• The tasks:
1 - Name every piece of legislation mentioned in the article on Senator Wyden.
2 - Continue the article on Senator Wyden from the end of its last sentence.

• Page extract:
----------------------------------------
Ron Wyden: Puts Hold On PROTECT IP, Temporarily Withdraws Amendment On The PATRIOT Act

from the busy-day dept

Well, here's an update to two separate stories from this morning. First, Senator Ron Wyden, who has been speaking out against the secret interpretation of the PATRIOT Act, which allowed the feds to do much more than the law seemed to allow, has apparently agreed to withdraw his amendment, after the Senate leadership promised that Wyden can hold hearings on the secret interpretation. If he is not satisfied with the results of those hearings, he can (and, I assume, will) reintroduce his amendment (with Senator Mark Udall) to require that the federal government make public its interpretation of the PATRIOT Act. This is not ideal, but it's better than nothing.

Separately, in response to the news that the Senate Judiciary Committee has approved PROTECT IP, Senator Wyden has done what he did with COICA and put a hold on the bill, effectively blocking it for the time being. This is good news, as hopefully it will force those pushing the law to address the massive problems with the law. Here is Senator Wyden's statement:
Consistent with Senate Standing Orders and my policy of publishing in the Congressional Record a statement whenever I place a hold on legislation, I am announcing my intention to object to any unanimous consent request to proceed to S. 968, the PROTECT IP Act.
----------------------------------------
• Stored data:
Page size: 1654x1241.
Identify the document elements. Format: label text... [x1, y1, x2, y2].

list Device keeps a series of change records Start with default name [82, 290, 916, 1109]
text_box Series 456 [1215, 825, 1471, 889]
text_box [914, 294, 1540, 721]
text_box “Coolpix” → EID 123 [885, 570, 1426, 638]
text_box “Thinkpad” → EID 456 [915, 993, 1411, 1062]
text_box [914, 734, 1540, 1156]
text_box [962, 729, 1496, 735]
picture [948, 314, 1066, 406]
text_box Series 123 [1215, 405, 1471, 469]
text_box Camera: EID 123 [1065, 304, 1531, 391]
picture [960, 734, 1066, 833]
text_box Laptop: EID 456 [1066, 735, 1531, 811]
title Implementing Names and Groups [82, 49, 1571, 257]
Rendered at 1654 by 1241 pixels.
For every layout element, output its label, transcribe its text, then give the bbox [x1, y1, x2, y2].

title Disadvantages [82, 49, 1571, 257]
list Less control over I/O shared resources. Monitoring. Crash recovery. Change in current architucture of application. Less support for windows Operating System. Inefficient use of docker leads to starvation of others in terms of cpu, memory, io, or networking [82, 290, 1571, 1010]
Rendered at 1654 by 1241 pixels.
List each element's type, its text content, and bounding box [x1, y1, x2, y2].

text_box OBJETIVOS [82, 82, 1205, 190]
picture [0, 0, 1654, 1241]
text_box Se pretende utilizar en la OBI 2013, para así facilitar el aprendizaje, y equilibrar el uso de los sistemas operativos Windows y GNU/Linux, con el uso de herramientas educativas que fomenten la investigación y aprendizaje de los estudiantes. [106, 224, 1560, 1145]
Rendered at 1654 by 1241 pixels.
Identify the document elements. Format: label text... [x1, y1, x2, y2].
----------------------------------------
• Results for each task:
1 - PATRIOT Act; PROTECT IP Act (S. 968); COICA

2 -
In December of last year I placed a hold on similar legislation, commonly called COICA, because I felt the costs of the legislation far outweighed the benefits. After careful analysis of the Protect IP Act, or PIPA, I am compelled to draw the same conclusion. I understand and agree with the goal of the legislation, to protect intellectual property and combat commerce in counterfeit goods, but I am not willing to muzzle speech and stifle innovation and economic growth to achieve this objective. At the expense of legitimate commerce, PIPA's prescription takes an overreaching approach to policing the Internet when a more balanced and targeted approach would be more effective. The collateral damage of this approach is speech, innovation and the very integrity of the Internet.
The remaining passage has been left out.